The early Vedic Upaniṣads call this unified and imperishable world soul
brahman or
ātman, the former applying more typically to the godhead and the latter signifying the correlative divine "self" residing at the deepest level of one's person. The theistic Upaniṣads teach that this
brahman or
ātman is a single deity known generically as Īśv Īśa (Lord) living deep within one's being and identified particularly as Śiva, Viṣṇu, or the Goddess by particular sectarian communities.

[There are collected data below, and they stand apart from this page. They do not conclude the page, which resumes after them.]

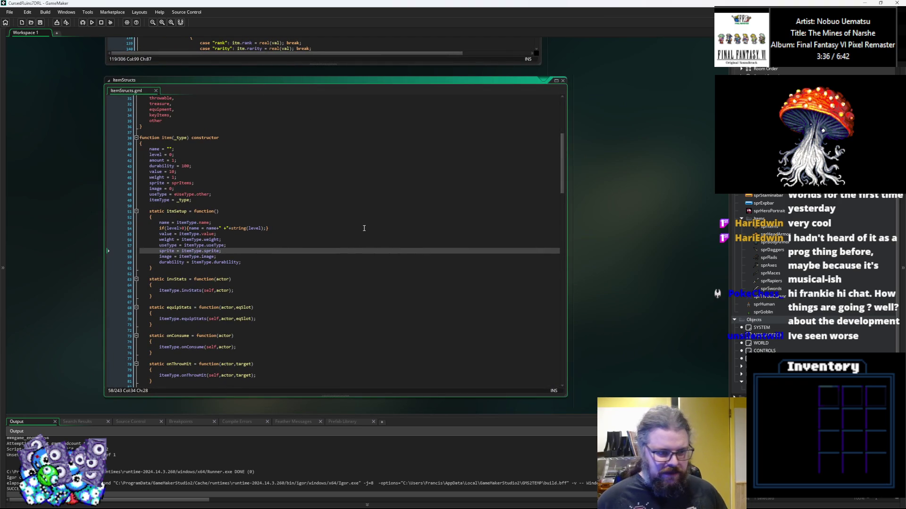
{"action": "left_click", "coordinate": [419, 257]}
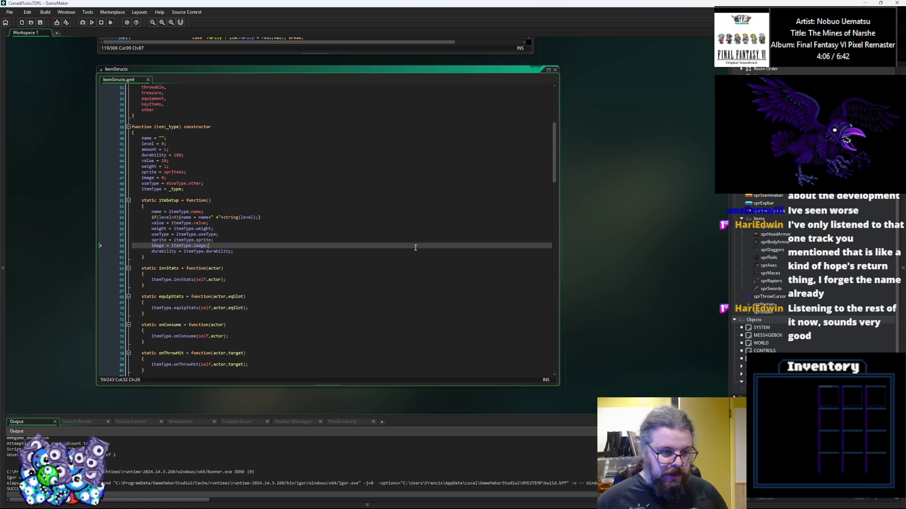
{"action": "left_click", "coordinate": [307, 251]}
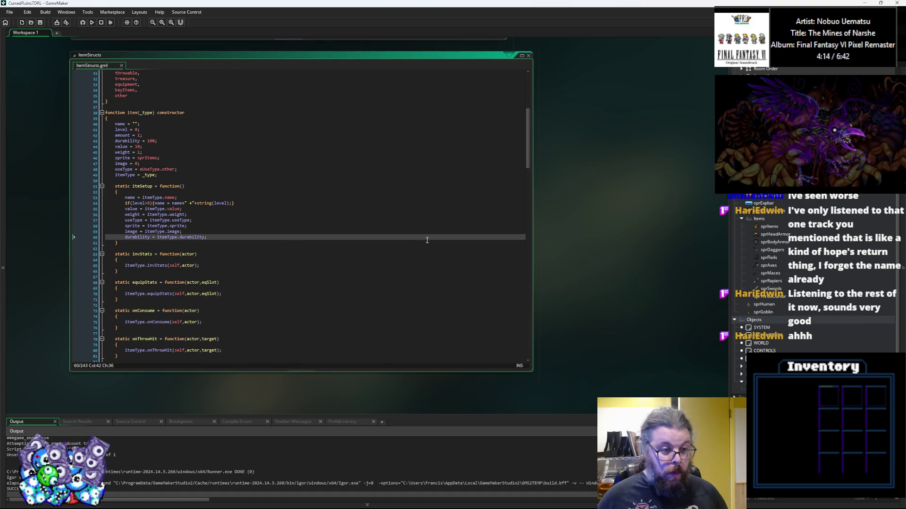
{"action": "left_click", "coordinate": [660, 318]}
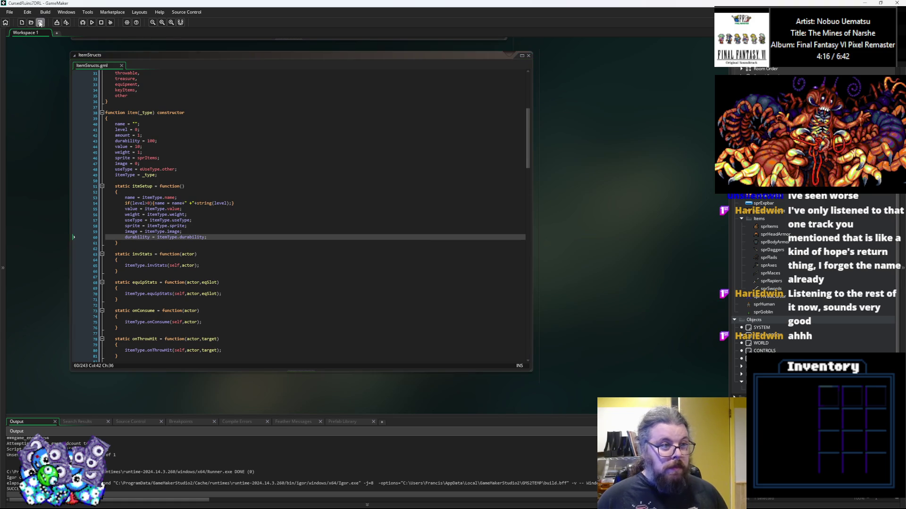
{"action": "left_click_drag", "start_coordinate": [730, 318], "coordinate": [696, 314]}
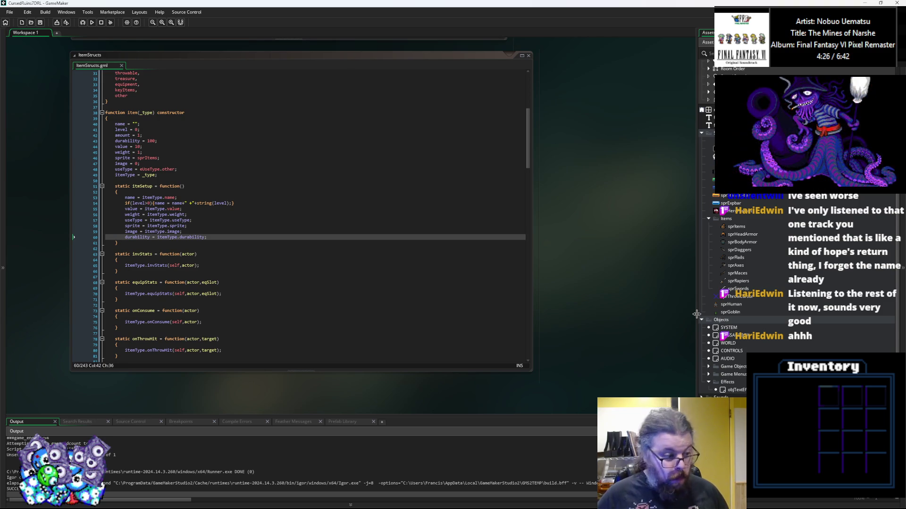
Scroll ItemStructs to onThrowHit and inspect its equipEffects, applyDamage and degAtk length checks
{"action": "left_click", "coordinate": [528, 314]}
{"action": "scroll", "coordinate": [381, 157], "scroll_direction": "up", "scroll_amount": 10}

While they explicitly or implicitly admit the difficulties of comprehending a hidden reality that either transcends or simply cannot be known through the structures of time, space, and causation, the Upaniṣads hold that through disciplined practices of meditation and the cultivation of extraordinary knowledge, it can in fact be discerned. Such discernment releases one from the apparent cycles of life and death caused by one's ignorance of the fact that the essential self does not die. Thus, Upaniṣadic religious anthropologies, theologies, and soteriologies all revolve around a key lesson that appears ubiquitously but that might well be characterized by the Adhyātma Upaniṣad's assertion that "he is a free person who through insight sees no distinction between his own self and brahman, and between brahman and the universe" and the Kaṭha Upaniṣad's proclamation that, having comprehended this identity, "one is released from the jaws of death" (3.5).